The JWs believe the Bible is a handbook. It's not. Under the law of Moses, self defense was looked upon as completely allowable. There were certain restrictions, such if an intruder entered your home at night, the homeowner could assume the intruder was willing to take a life if discovered. If caught during the day, however, killing him would be manslaughter unless some disability on the part of the homeowner was a mitigating factor. An old man could probably mitigate taking the life of a younger and much stronger man.
The New Testament was primarily written to the churches and religious leaders. Self defense can certainly be shown to be allowable in the sense of, if you don't have a sword, sell your cloak and buy one. Back then, your cloak was essential to your survival against the elements, and most people only had one, while the wealthy had several. Still, there's no specific prohibition that I'm aware of where one is forbidden to defend one's self and family. In fact, any man who wouldn't defend himself and his family is a coward, and any woman who wouldn't defend her children is equally as detestible.

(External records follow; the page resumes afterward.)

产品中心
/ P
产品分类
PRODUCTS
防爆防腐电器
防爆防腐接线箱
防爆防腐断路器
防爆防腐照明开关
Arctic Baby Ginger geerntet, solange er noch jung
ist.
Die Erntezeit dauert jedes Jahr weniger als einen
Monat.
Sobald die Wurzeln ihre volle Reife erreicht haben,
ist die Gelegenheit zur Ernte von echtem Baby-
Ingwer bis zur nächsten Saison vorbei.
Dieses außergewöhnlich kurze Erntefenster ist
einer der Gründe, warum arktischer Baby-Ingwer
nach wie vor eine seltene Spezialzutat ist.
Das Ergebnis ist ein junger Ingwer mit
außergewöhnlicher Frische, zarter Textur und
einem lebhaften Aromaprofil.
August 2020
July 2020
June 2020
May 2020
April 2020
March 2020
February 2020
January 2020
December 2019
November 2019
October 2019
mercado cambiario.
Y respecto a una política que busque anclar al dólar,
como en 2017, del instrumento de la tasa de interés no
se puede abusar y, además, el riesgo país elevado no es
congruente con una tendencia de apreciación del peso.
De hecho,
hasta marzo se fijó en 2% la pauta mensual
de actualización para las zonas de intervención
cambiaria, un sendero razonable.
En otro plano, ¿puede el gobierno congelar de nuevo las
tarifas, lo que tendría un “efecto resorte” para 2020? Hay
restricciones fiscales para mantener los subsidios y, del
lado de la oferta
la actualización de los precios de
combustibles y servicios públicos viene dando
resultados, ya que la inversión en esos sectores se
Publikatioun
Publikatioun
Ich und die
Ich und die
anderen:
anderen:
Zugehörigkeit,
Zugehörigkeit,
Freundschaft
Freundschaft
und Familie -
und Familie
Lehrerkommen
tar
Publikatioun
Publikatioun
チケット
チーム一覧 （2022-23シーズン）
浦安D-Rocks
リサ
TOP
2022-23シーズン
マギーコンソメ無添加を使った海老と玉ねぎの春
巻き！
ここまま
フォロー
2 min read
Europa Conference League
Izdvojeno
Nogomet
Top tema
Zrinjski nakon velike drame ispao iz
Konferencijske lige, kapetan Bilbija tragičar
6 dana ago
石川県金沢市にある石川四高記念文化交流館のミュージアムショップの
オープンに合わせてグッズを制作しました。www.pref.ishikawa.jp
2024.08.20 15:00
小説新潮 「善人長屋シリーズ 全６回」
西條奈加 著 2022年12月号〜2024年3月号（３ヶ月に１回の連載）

In one case in the mid-west, a man was advancing on a woman with a handgun. She couldn't bring herself to shoot and the intruder knew it. So as she stood there shaking, he advanced on her, grinning. Then things changed. Her young 4-year old son came into the room and the intruder turned to grab him. Before he could take a step, she emptied the six-shot revolver into him, killing him on the spot. She couldn't shoot to save herself, but her child was different.
I've often thought about that woman and what happened in her future. I just know the intruder should have left as soon as the child came into the room.

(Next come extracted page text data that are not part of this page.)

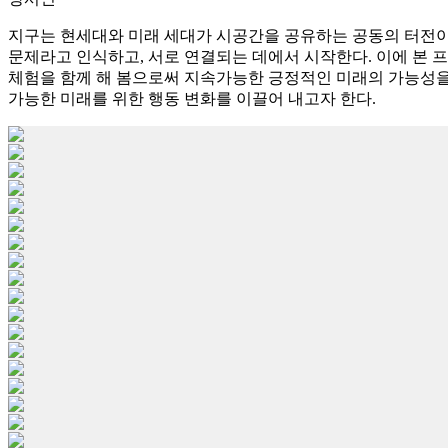
지구는 현세대와 미래 세대가 시공간을 공유하는 공동의 터전이며
문제라고 인식하고, 서로 연결되는 데에서 시작한다. 이에 본 
체험을 함께 해 봄으로써 지속가능한 긍정적인 미래의 가능성을
가능한 미래를 위한 행동 변화를 이끌어 내고자 한다.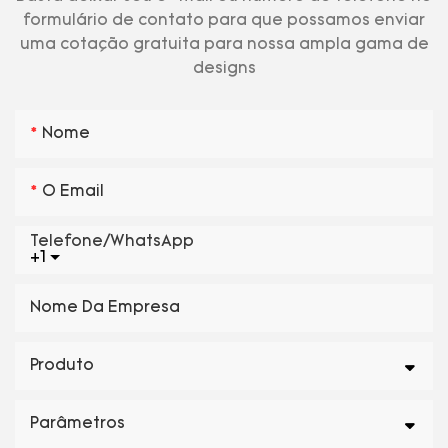
formulário de contato para que possamos enviar
uma cotação gratuita para nossa ampla gama de
designs
Nome
O Email
Telefone/WhatsApp
+1
Nome Da Empresa
Produto
Parâmetros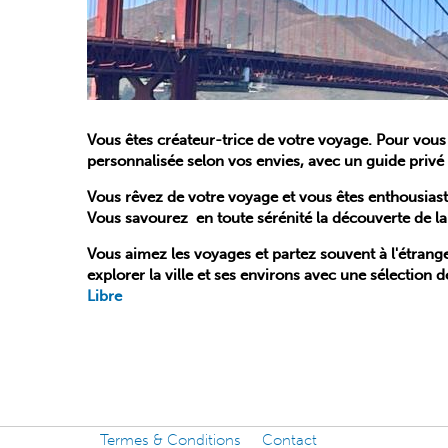
Vous êtes créateur-trice de votre voyage. Pour vous
personnalisée selon vos envies, avec un guide privé
Vous rêvez de votre voyage et vous êtes enthousiaste
Vous savourez en toute sérénité la découverte de la v
Vous aimez les voyages et partez souvent à l'étrang
explorer la ville et ses environs avec une sélectio
Libre
Termes & Conditions
Contact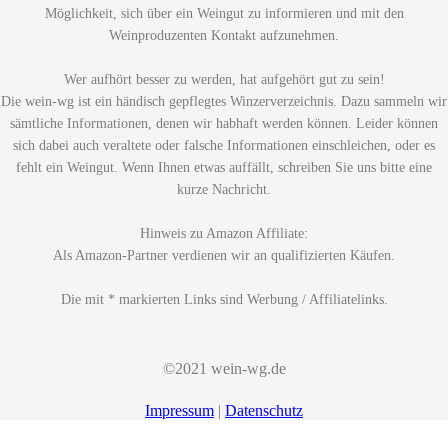
Möglichkeit, sich über ein Weingut zu informieren und mit den
Weinproduzenten Kontakt aufzunehmen.
Wer aufhört besser zu werden, hat aufgehört gut zu sein!
Die wein-wg ist ein händisch gepflegtes Winzerverzeichnis. Dazu sammeln wir
sämtliche Informationen, denen wir habhaft werden können. Leider können
sich dabei auch veraltete oder falsche Informationen einschleichen, oder es
fehlt ein Weingut. Wenn Ihnen etwas auffällt, schreiben Sie uns bitte eine
kurze Nachricht.
Hinweis zu Amazon Affiliate:
Als Amazon-Partner verdienen wir an qualifizierten Käufen.
Die mit * markierten Links sind Werbung / Affiliatelinks.
©2021 wein-wg.de
Impressum
|
Datenschutz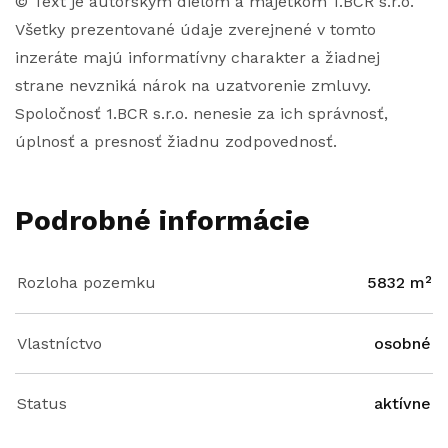
© Text je autorským dielom a majetkom 1.BCR s.r.o.
Všetky prezentované údaje zverejnené v tomto
inzeráte majú informatívny charakter a žiadnej
strane nevzniká nárok na uzatvorenie zmluvy.
Spoločnosť 1.BCR s.r.o. nenesie za ich správnosť,
úplnosť a presnosť žiadnu zodpovednosť.
Podrobné informácie
Rozloha pozemku
5832 m²
Vlastníctvo
osobné
Status
aktívne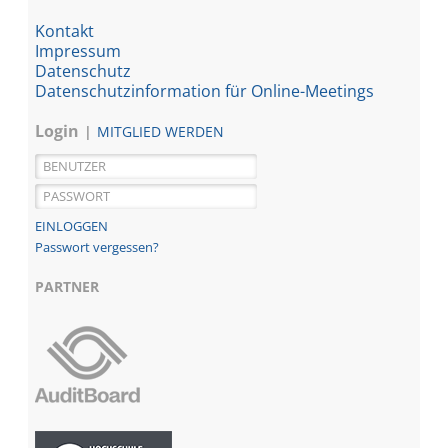
Kontakt
Impressum
Datenschutz
Datenschutzinformation für Online-Meetings
Login
MITGLIED WERDEN
Passwort vergessen?
PARTNER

As a journalist, a number of years ago I interviewed a former burgler turned security consultant. When I asked him what caused him to give up his life of crime, he told me he was in someone's home one evening, a heavy cloth bag at his side in which he was putting various goodies. "I didn't think anyone was home," he told me. "I was a burgler. If I'd wanted to meet people," he added, smiling, "I would have been a mugger." As he was dropping things into his bag, he said, he heard the scariest sound a burglar could hear. "It was the sound of an automatic pistol chambering a round." He couldn't tell exactly where the sound had come from, but it was enough to cause him to flee, leaving his bag in the person's living room. "I never burgled after that," he said. Like anyone else, intruders can be scared. "It's not like it is in the movies, where the bad guy is all but invincible." The homeowner might have been frightened, he said, but for him it was a "lifechanging event."

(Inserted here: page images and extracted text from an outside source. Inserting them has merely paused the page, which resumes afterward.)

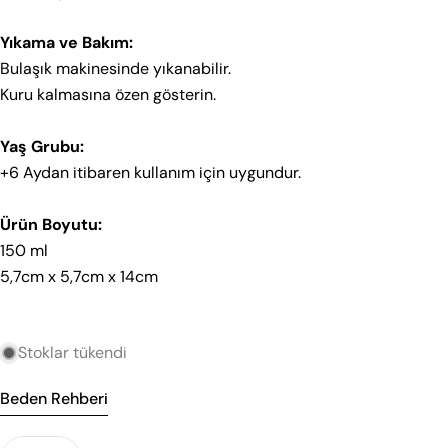
adresiniz
Bu ürünü paylaş
Telefonunuz
6–9 Ay
75
Yıkama ve Bakım:
Kopyala
Bulaşık makinesinde yıkanabilir.
Paylaş
12 Ay
80
Mesajın
Kuru kalmasına özen gösterin.
18 Ay
86
Not: Bu set 0–18 ay aralığına odaklanır.
Yaş Grubu:
+6 Aydan itibaren kullanım için uygundur.
* işaretli alanların doldurulması zorunludur.
Bebek – Üretim Seti B (9–36 Ay)
Soru Gönder
Ürün Boyutu:
YAŞ
BOY (CM)
150 ml
9 Ay
74
5,7cm x 5,7cm x 14cm
12 Ay
80
18 Ay
86
Stoklar tükendi
24 Ay
92
Beden Rehberi
36 Ay
98
Not: 9–36 ay aralığı; 9 ay için üretim boyu 74 cm’dir.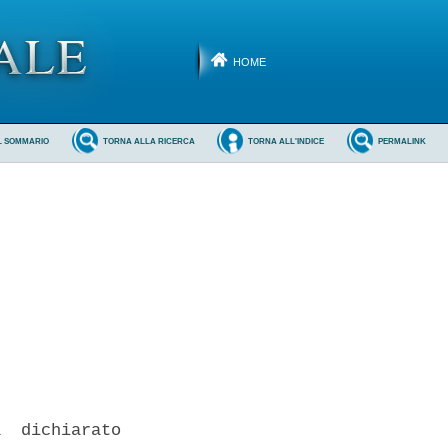
HOME
L SOMMARIO
TORNA ALLA RICERCA
TORNA ALL'INDICE
PERMALINK
  dichiarato
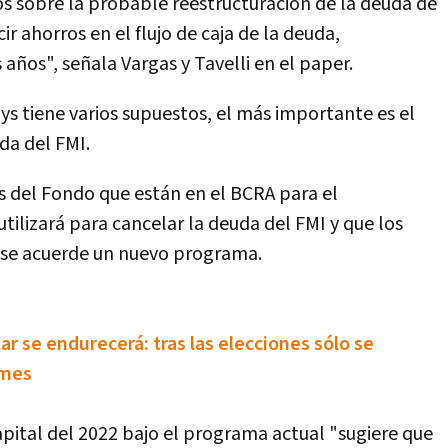
s sobre la probable reestructuración de la deuda de
r ahorros en el flujo de caja de la deuda,
años", señala Vargas y Tavelli en el paper.
ays tiene varios supuestos, el más importante es el
da del FMI.
s del Fondo que están en el BCRA para el
 utilizará para cancelar la deuda del FMI y que los
 se acuerde un nuevo programa.
lar se endurecerá: tras las elecciones sólo se
 mes
pital del 2022 bajo el programa actual "sugiere que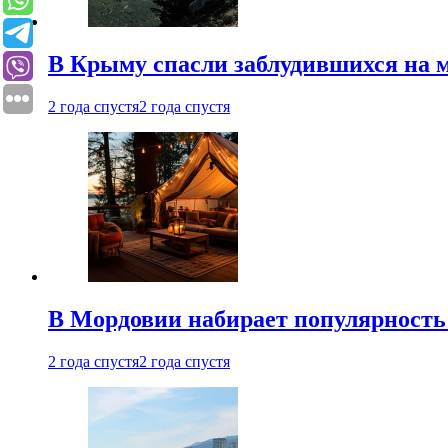
В Крыму спасли заблудившихся на м
2 года спустя
2 года спустя
В Мордовии набирает популярность
2 года спустя
2 года спустя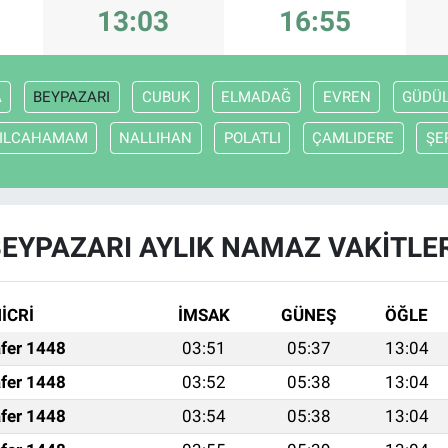
13:03
16:55
A
BEYPAZARI
CUBUK
ELMADAĞ
EVREN
GÜDÜ
ZILCAHAMAM
NALLIHAN
POLATLI
ÇAMLIDERE
ŞE
EYPAZARI AYLIK NAMAZ VAKITLE
İCRİ
İMSAK
GÜNEŞ
ÖĞLE
fer 1448
03:51
05:37
13:04
fer 1448
03:52
05:38
13:04
fer 1448
03:54
05:38
13:04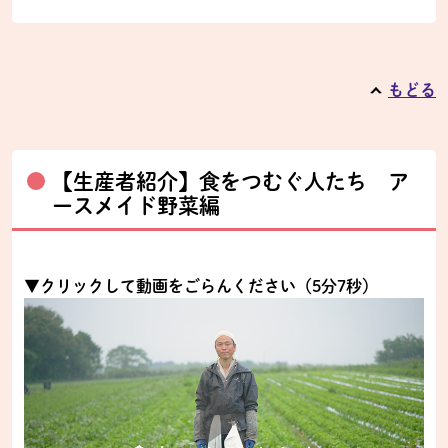
もどる
【生産者紹介】食をつむぐ人たち ア
ースメイド野菜編
▼クリックして動画をごらんください（5分7秒）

Guns? I pity those people in the U.K., Australia and Canada. I was surprised to learn that many people in the U.K. were buying deactivated handguns and rifles and paying more for them than we Americans are paying for the real guns. It's a right we cherish and we certainly don't want to go down the path of Australia. Forty-five years ago, one could go into a store, buy a gun, box of ammo and a cleaning kit, take it home and no one batted an eye. The last time I bought a handgun, I was treated like a criminal. It took me hours to fill out the paperwork, and when I returned a week later after a background check, the clerk wrapped it up like it was a bomb and stapled up the paper bags the gun was encased in. Then they escorted me to the door and told me to put it in the trunk. They also wouldn't sell me ammo at the same time as the gun. This wouldn't have happened in the South, but in my state, if it weren't for the U.S. Constitution, I think guns would be illegal.
But everyone has the right to self defense in my view.